Tipp 1: Die Wahl der Bausteine mit Bedacht vornehmen. "Überall dort, wo All-Risk-Übernahme, totaler oder universaler Schutz steht, wird mehr versprochen als letztlich gehalten", sagt Erwin Gisch, Chef des Fachverbandes Versicherungsmakler der Wirtschaftskammer Österreich und Lektor für Versicherungsrecht an der Uni Krems. Er rät zu einem Gespräch mit einem unabhängigen Berater und warnt vor Billigangeboten, die auf die individuelle Risikosituation nicht eingehen. Denn auch in den einzelnen Bausteinen selbst gibt es Bereiche, die von einer Versicherungsleistung ausgenommen sind, die man aber eventuell in die Polizze aufnehmen könnte. Achten Sie auch auf Selbstbehalte: Hier muss man einen Prozentsatz der Schadenssumme selbst zahlen. Nicht zu empfehlen, auch wenn durch den Selbstbehalt die Jahresprämie sinkt.

Tipp 2: Wichtig ist eine ausreichende Versicherungssumme. Sie gibt an, bis zu welchem Betrag ein Prozess von der Versicherung finanziert wird: Ist sie zu niedrig, kommt es zu einer Deckungslücke und die Assekuranz beendet ihre Leistung. Die Folge: Ein Verfahren wird erst gar nicht eingeleitet oder müsste abgebrochen werden. Viele Österreicher haben alte Rechtsschutzverträge, in denen Versicherungssummen von 30.000 Euro enthalten sind. Das war vor vielen Jahren ausreichend. Heute sind solche Summen zu niedrig. Manche Anbieter offerieren gerade solche Verträge und locken mit geringen Kosten. Ausreichend sind Versicherungssummen von 130.000 bis 200.000 Euro.

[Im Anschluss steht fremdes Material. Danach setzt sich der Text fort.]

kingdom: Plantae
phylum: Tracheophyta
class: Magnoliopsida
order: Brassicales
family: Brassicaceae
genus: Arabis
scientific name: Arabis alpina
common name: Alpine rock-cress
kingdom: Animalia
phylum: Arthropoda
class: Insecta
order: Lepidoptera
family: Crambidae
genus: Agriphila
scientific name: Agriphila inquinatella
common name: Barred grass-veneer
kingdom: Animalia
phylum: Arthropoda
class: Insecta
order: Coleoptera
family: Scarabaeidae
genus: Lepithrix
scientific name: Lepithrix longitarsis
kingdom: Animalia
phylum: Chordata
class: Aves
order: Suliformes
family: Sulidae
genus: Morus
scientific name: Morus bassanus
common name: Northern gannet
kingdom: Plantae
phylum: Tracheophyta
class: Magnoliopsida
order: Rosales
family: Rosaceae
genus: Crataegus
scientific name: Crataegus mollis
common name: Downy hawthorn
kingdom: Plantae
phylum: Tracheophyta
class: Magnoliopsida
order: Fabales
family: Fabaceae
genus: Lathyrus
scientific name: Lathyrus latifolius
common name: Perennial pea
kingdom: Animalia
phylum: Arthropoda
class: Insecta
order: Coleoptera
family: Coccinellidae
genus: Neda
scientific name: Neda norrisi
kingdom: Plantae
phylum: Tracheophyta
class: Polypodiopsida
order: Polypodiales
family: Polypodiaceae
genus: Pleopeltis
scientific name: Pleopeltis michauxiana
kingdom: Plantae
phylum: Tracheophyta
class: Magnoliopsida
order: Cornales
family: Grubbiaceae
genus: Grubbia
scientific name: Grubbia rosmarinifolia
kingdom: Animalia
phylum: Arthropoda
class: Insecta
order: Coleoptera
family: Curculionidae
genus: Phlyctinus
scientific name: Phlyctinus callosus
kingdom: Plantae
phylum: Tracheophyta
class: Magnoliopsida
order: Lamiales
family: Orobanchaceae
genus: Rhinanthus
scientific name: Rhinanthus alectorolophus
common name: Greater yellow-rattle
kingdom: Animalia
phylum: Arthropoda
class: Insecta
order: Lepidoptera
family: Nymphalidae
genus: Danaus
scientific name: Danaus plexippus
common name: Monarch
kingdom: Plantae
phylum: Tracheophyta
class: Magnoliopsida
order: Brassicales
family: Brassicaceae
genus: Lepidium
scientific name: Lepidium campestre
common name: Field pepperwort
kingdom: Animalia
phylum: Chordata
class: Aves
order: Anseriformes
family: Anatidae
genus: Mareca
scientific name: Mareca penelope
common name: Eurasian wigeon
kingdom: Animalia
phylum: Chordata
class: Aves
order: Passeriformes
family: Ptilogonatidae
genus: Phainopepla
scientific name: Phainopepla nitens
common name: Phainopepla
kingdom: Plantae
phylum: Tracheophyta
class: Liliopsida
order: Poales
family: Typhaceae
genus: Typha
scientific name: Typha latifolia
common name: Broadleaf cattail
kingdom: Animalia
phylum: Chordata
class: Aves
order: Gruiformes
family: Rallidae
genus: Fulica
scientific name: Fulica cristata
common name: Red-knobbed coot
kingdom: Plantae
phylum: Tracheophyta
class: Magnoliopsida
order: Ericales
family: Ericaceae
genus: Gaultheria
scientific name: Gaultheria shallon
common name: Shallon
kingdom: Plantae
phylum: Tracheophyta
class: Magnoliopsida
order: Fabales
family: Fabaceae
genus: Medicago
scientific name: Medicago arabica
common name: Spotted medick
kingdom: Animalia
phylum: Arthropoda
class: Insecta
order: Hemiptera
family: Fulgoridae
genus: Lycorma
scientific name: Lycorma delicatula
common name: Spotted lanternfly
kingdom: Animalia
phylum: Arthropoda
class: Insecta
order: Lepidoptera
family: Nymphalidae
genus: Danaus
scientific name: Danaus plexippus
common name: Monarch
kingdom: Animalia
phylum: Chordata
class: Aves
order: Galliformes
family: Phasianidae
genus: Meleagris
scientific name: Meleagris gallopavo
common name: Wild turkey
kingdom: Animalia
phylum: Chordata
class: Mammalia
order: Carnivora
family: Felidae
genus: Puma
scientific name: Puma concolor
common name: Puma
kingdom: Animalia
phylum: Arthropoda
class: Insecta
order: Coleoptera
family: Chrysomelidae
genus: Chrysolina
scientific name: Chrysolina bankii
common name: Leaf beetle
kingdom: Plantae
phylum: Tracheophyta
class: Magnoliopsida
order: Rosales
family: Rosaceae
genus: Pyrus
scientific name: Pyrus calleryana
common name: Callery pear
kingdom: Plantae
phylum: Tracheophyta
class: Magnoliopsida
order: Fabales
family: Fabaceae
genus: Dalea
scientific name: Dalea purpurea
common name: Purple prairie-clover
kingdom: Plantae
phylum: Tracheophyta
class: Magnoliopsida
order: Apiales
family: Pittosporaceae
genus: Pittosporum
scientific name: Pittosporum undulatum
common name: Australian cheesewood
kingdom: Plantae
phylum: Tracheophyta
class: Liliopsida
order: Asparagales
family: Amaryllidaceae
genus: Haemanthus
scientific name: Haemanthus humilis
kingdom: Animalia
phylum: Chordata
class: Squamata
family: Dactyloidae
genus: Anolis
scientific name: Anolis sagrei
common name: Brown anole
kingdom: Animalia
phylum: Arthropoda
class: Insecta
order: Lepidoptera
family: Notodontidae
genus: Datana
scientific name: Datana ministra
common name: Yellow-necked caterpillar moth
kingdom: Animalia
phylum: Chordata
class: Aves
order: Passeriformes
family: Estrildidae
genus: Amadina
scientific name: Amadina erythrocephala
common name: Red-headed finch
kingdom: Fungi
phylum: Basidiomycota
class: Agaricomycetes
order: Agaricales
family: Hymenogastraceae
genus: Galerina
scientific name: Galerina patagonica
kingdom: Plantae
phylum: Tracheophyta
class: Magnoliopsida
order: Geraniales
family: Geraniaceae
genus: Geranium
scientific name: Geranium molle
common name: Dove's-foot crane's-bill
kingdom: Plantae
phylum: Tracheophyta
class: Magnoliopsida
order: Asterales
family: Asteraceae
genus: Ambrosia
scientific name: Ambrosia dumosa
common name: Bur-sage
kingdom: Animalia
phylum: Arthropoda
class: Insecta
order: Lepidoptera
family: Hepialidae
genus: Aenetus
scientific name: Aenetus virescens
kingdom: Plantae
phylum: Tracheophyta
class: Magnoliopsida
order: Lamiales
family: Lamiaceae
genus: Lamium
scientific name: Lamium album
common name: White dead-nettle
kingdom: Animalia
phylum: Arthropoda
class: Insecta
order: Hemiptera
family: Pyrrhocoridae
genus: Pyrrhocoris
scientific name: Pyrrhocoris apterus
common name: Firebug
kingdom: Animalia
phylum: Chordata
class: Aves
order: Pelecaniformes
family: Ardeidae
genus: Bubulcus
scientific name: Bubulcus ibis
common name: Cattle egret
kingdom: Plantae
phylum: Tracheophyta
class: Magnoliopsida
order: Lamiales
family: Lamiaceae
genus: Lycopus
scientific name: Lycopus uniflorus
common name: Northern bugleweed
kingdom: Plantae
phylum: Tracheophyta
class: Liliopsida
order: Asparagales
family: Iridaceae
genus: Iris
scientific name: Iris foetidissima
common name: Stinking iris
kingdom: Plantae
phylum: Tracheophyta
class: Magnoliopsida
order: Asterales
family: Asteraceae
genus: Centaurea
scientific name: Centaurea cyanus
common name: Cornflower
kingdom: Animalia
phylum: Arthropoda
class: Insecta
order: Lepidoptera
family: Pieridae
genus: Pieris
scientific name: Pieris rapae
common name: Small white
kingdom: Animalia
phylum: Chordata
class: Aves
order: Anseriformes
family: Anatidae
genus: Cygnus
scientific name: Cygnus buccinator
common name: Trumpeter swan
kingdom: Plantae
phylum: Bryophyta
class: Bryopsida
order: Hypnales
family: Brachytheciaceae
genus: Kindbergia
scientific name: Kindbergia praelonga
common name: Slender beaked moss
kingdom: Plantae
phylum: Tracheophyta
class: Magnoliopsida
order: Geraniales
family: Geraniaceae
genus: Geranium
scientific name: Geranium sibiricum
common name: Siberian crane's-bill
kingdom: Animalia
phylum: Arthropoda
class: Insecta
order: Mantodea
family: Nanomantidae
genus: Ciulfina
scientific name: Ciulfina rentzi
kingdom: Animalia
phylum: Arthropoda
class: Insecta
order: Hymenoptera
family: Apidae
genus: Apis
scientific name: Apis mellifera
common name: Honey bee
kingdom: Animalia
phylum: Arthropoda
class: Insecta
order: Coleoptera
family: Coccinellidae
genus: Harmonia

Aufpassen müssen Versicherungsnehmer, die ihre bestehende Versicherungssumme erhöhen: Hier werden oft neue Verträge geschnürt, in denen aber Bereiche nicht mehr abgedeckt sind, die in den ursprünglichen Verträgen enthalten waren. Fehlberatungen durch Finanzdienstleister werden heute praktisch nicht mehr versichert, früher schon. "Sind im neuen Vertrag viele Versicherungsfälle nicht mehr enthalten oder nur mit teurer Prämie zu erhalten, würde ich einen weiteren Vertrag abschließen", sagt Thomas Hirmke, Rechtsexperte beim Verein für Konsumenteninformation.

Tipp 3: Wenn ein Vertrag abgeschlossen wurde und die Assekuranz wegen schlechter Erfolgsaussichten die Leistung untersagt, soll man auf jeden Fall einen eigenen Anwalt engagieren. Denn: Die Entscheidungen des Obersten Gerichtshofes dazu sind bisher allesamt zugunsten der Versicherungsnehmer ausgefallen. Hartnäckigkeit zahlt sich hier also aus.

Hartnäckig halten sich übrigens auch die Gerüchte, dass zum Beispiel bei Konflikten zwischen zwei Rechtsschutzversicherten, die denselben Versicherer haben, Probleme unter der Hand gelöst würden. Das ist jedoch meist nicht der Fall. Wenn es zu einem Autounfall zwischen zwei Fahrern mit der gleichen Versicherung kommt, dürfen sich beide ihren Anwalt frei auswählen.

Vergewissern sollte man sich auch, ab wann der Anwalt generell tätig wird: Zahlt die Versicherung den Anwalt oder muss man das selbst machen, ist die Frage. Denn ohne entsprechenden Obolus kein Recht.